Oregon primarily relies upon the federal fair housing law for discrimination cases within its borders. However, Oregon has enacted legislation relating to fair housing anti-discrimination with respect to the following threes classes of individuals:


Marital Status: No discrimination in the purchase or rental of housing in Oregon based upon marital status is permitted. This means that two single people living together cannot be discriminated against if they are not married.


Source of Income: No discrimination is permitted against a purchaser or rental applicant because of that person's source of income. As a result, a landlord cannot deny housing to an individual because their source of income is derived from government assistance, etc. The landlord may consider the adequacy of the income to support the rent, but cannot consider the source.


Sexual Orientation: The 2007 Oregon Legislature enacted legislation protecting gays and lesbians. As a result, Oregon has joined a number of other states in prohibiting discrimination based upon sexual preference and in establishing domestic partnerships. The Oregon Family Fairness Act, HB 2007, grants legal rights to same-sex couples who register their partnership with the state. The Oregon Equality ACT, prohibits discrimination against Oregonians because of real or perceived sexual orientation. This bill strictly prohibits that practice except in certain closely defined religious circumstances.

​Federal Fair Housing Laws

The federal fair housing laws are a collection of seven different laws that were enacted over a 100-year time period. These laws are:

  • Civil Rights Act of 1866, which prohibits discrimination based on race.

  • Fair Housing Act of 1968 (Title VIII of the Civil Rights Act of 1968), which prohibits discrimination in housing based on race, color, religion or national origin.

  • Section 504 of the Rehabilitation Act of 1973, which prohibits discrimination against persons with disabilities in any program or activity receiving Federal financial assistance. Any housing that receives federal funds, in whole or in part, directly or indirectly (such as loan guarantees), falls within the scope of this Act.

  • Housing and Community Development Act of 1974, which prohibits discrimination in housing based upon sex.

  • Equal Credit Opportunity Act of 1974, which prohibits discrimination in lending based upon race, color, religion, national origin, sex, age, marital status, and because a person is depending on public assistance income. Note that ECOA only applies to mortgage lending and not to other aspects of housing.

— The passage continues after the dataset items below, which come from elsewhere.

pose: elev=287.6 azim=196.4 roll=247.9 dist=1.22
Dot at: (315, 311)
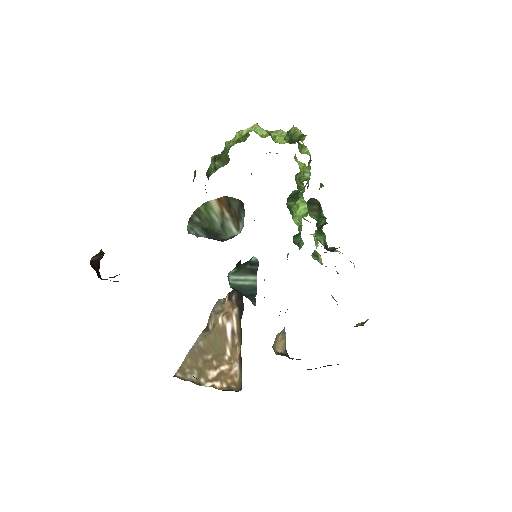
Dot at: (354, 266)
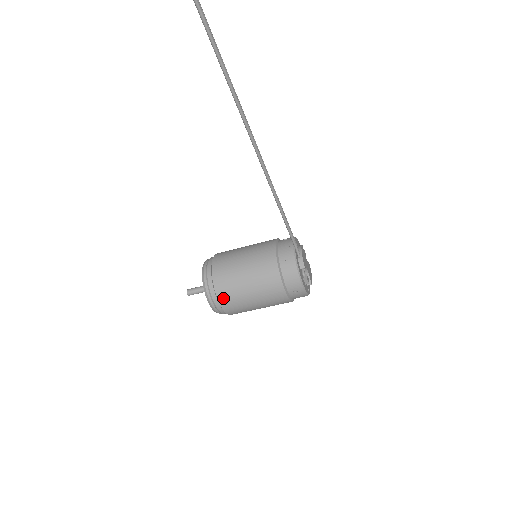
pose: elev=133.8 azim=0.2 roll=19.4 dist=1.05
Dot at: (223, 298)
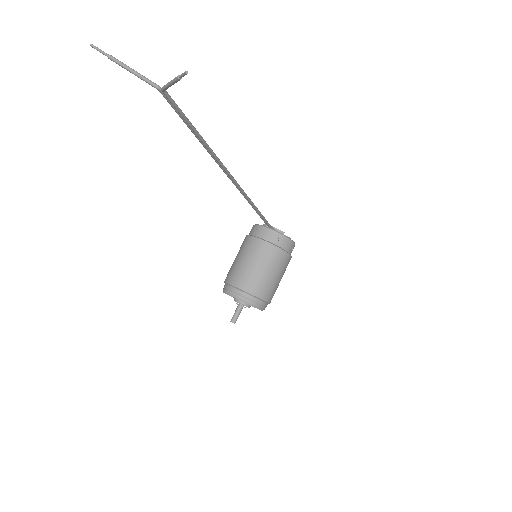
Dot at: (266, 297)
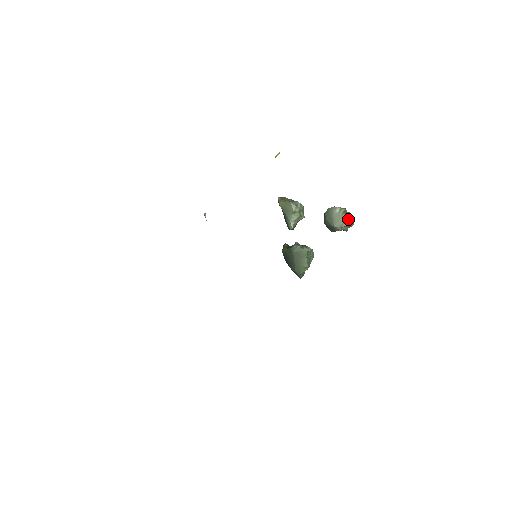
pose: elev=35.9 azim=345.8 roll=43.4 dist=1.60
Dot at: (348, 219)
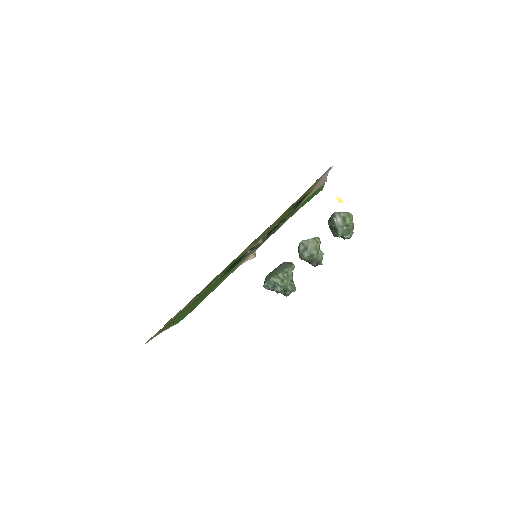
Dot at: occluded
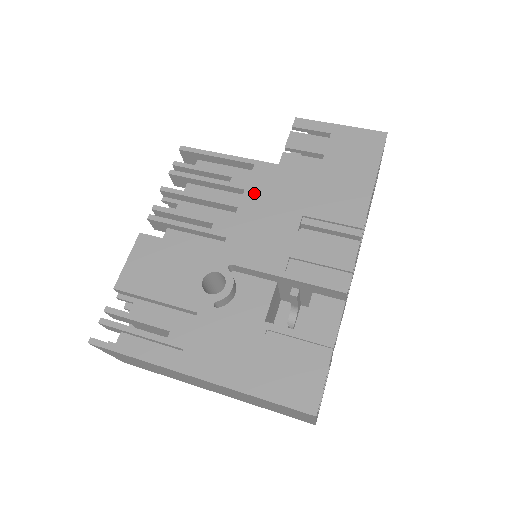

  • Fair Housing Amendments of 1988, which amended the Fair Housing Act of 1968 by prohibiting discrimination in housing based upon disability or familial status which refers to the presence of child under 18 and pregnant women). The 1988 amendment also created an exemption to the provisions barring discrimination based upon familial status for those housing developments that qualify as housing for persons age 55 or older. The Act also strengthened the administrative and judicial enforcement process for HUD complaints and provided monetary penalties in cases where housing discrimination is found.

  • Title II of the Americans with Disabilities Act of 1990 (ADA), prohibits discrimination against persons with disabilities in all services, programs and activities made available by State and local governments, including those that do not receive Federal financial assistance.

  • The Housing for Older Persons Act of 1995 (HOPA), made several changes to the fifty-five and older exemption provided for in the 1988 Amendments to the Fair Housing Act.

  • The federal fair housing laws protect seven classes of individual from discrimination they are:​

    • Race

    • Color

    • Country of national origin

    • Religion

    • Sex

    • Handicapped individuals (disability)

    • Familial Status (families with children under 18 and pregnant women)

  • Federal fair housing laws are the basic laws which apply throughout the United States. States and local jurisdictions are free to enact laws protecting additional classes of citizens from discrimination.